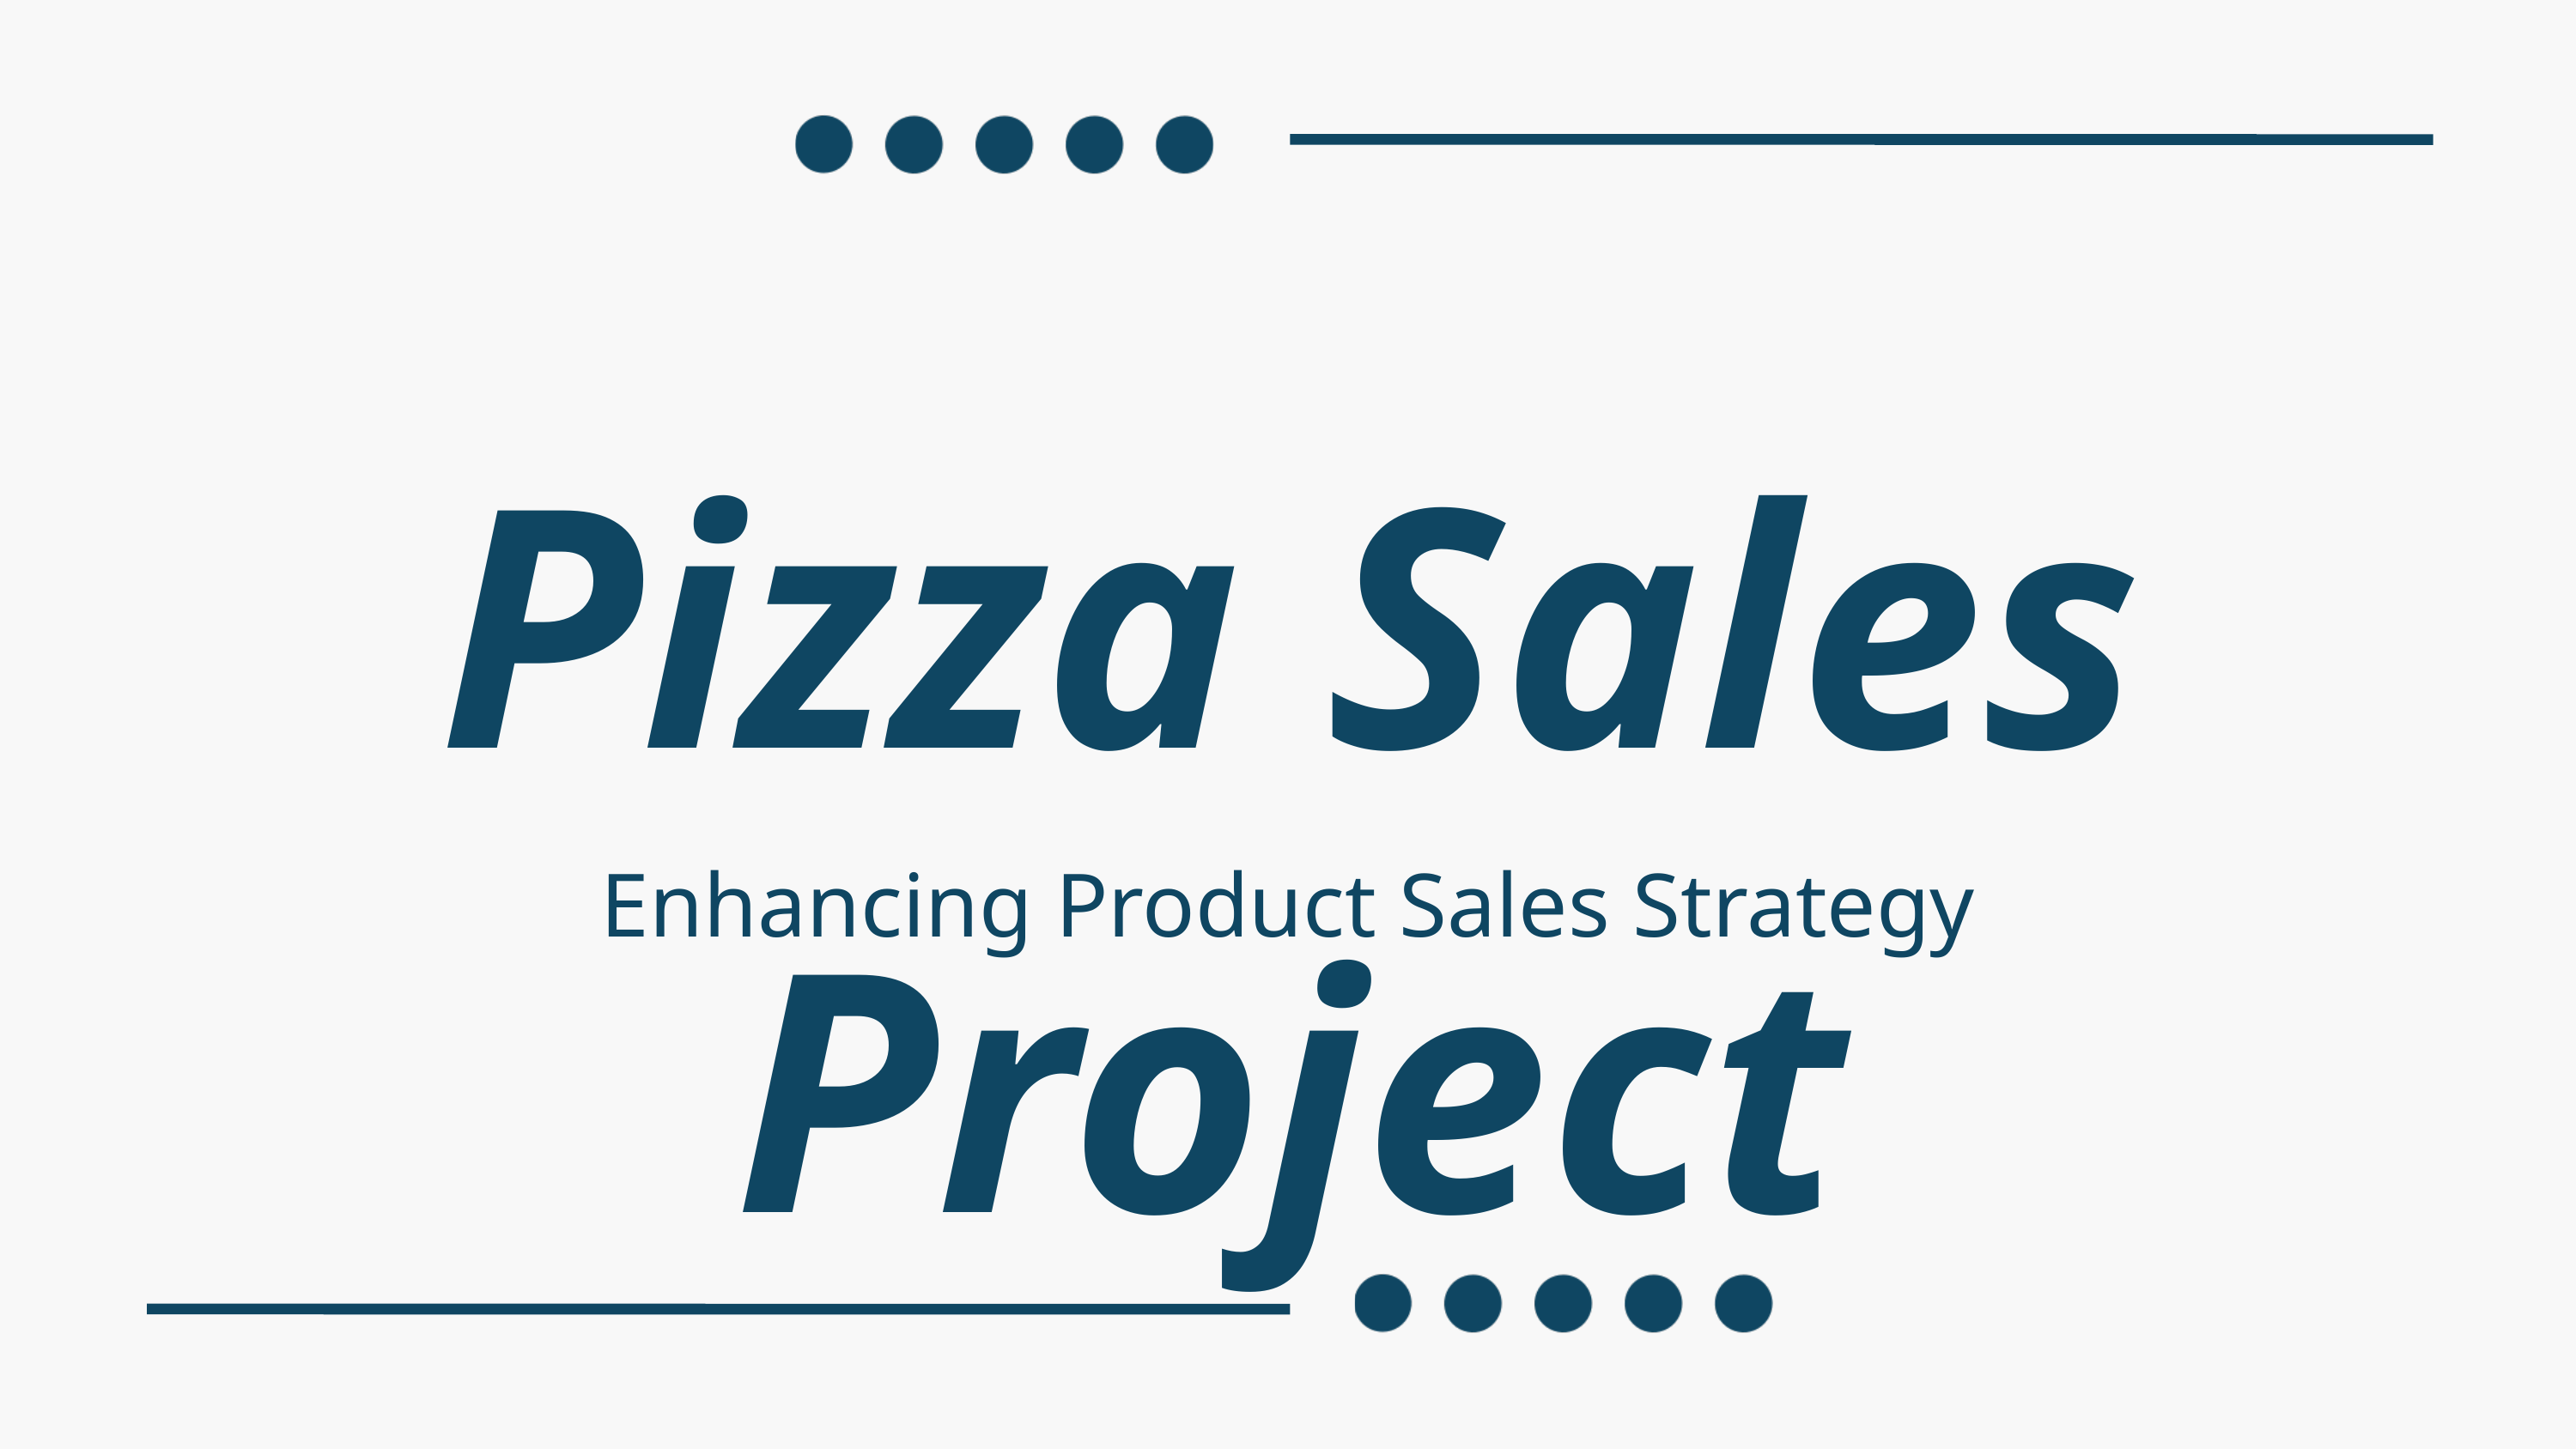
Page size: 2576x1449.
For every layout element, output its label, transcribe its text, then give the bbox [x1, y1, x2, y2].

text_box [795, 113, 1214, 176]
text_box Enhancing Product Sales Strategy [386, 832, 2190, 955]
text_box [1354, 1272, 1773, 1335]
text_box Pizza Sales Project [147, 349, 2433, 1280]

————————

**Description of the task**.
Only the pictures stay behind; everything else in the data above is to be retyped exactly.

**Result**.
Page size: 2576x1449.
For every layout element, output its label, transcribe its text, then give the bbox [x1, y1, x2, y2].

text_box [795, 113, 1214, 176]
text_box Enhancing Product Sales Strategy [386, 832, 2190, 955]
text_box [1354, 1272, 1773, 1335]
text_box Pizza Sales Project [147, 349, 2433, 1280]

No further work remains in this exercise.